Letter writing in itself has declined as a skill (as has writing, but that's another column), and preprinted cards and e-mail have waged the equivalent of nuclear war against letter writing, but for those hardy souls who do write letters, typed letters are the norm.
President Reagan's handwritten letter to then-prime minister Michael Gorbachev in 1985 is especially revealing and should put to rest once and for all the myth that Reagan was an actor-puppet who let others do his thinking. The letter follows their first meeting, and in his first paragraph Reagan writes, "There are some things I would like to convey personally and privately." Then the leader of the Free World assures the Soviet leader that the United States does not intend to place offensive weapons in space and that he and Gorbachev agree on the most important issues.
The personal method of conveyance -- a handwritten letter -- makes the words credible.
This past winter, following my husband's sudden and unexpected death, we received cards and letters from hundreds of people. All were appreciated. Former Cabinet members and others wrote long, eloquent letters about Tex's achievements and contributions. People like Rudy Giuliani and former colleagues from the Department of Justice, Federal Bench and friends sent pages of handwritten remembrances and condolences. Susan Whyman, historian and expert on English letter writing in the 17th and 18th century, writes about how we feel "opening a letter that has just arrived," and about "the feel of the paper as it is unfolded." She is correct. A handwritten letter was a special joy.

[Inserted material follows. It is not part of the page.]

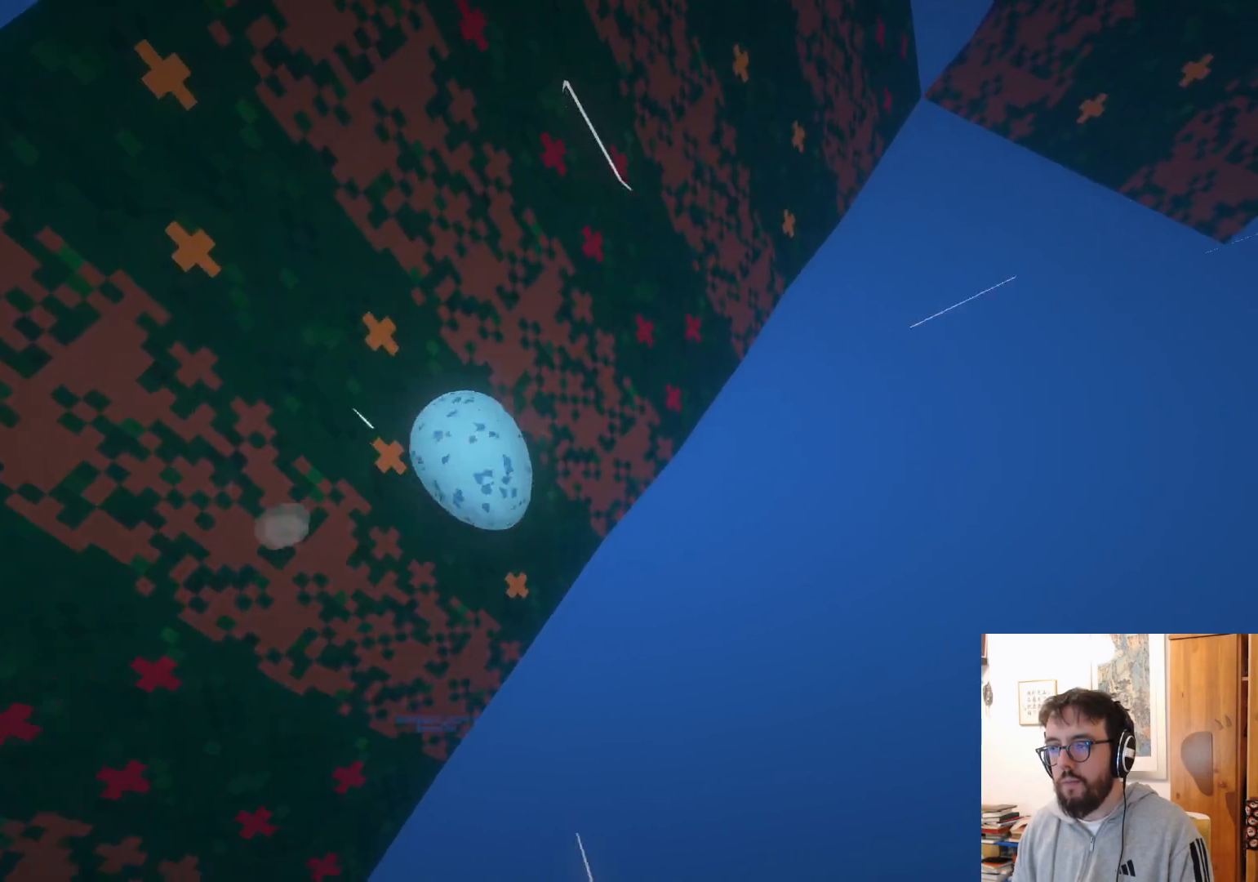
{"dt_ms": 500, "buttons": [], "left_stick": "up", "right_stick": "center", "events": []}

People wrote on all sorts of paper and in cursive, print and unique combinations of penmanship. We were stunned -- and pleased -- to receive a long, handwritten letter in bold calligraphy from Tom Campbell, the former congressman, now dean of the Haas Business School at Berkeley. Dean Campbell wrote, "Perhaps he shared with you how he intervened to help me in the 2000 Senate race." Actually, Tex never shared that with me, but Dean Campbell did, and the words were more welcome and poignant in the elegant black letters on his personal stationary. We will keep all the letters, but the handwritten ones are reread over and over.
Short, handwritten notes, as opposed to several paragraphs or pages, have an impact, too. We recommend that all business people get postcard size note cards with their name at the top so they can write a handwritten hello, thank you or other comment. (Tip: cards with a line across the top or forming an interior box allow the writer to get away with a single line.) I have such notes from Presidents George H.W. Bush and Reagan, and William Paley, founder of CBS, and they're framed and hung on my walls. My prize is a small note from E.B. White to whom I had written asking if he would autograph a book for Michael Deaver. White wrote back, "You may send the book. I don't want to annoy the White House."
But letters, ahh -- those longer graphs of handwritten comments, are most special. Those in need of assistance can turn to Eras of Elegance which offers stationary, pens and advice on how to write, and provides it electronically on the Web at www.erasofelegance.com.
Resurrect the handwritten letter. Although it takes somewhat longer to write than a typed one, handwritten letters jump over their competition. They are saved, and as with those on Tex's death, reread. Letters turn comments into communication and transform associations into relationships and then into friendships. Preprinted cards for various occasions can be wonderful but should not be a substitute for letters.
In President Reagan's 1994 letter, he discusses the diagnosis of the disease which forced him and Mrs. Reagan into a decade of seclusion and ultimately took his life. He chose the handwritten letter as the method of announcement, infinitely more effective than a statement or typed letter, and wrote, "We feel it is important to share it with you." Not only was he correct in his generosity, he understood that writing in his own hand was the perfect vehicle for the personal message. As individual citizens and business men and women, we should relearn that lesson.
Merrie Spaeth, the president of a Dallas-based consulting firm, is a regular commentator and writer on communication issues. She was the director of media relations for President Reagan.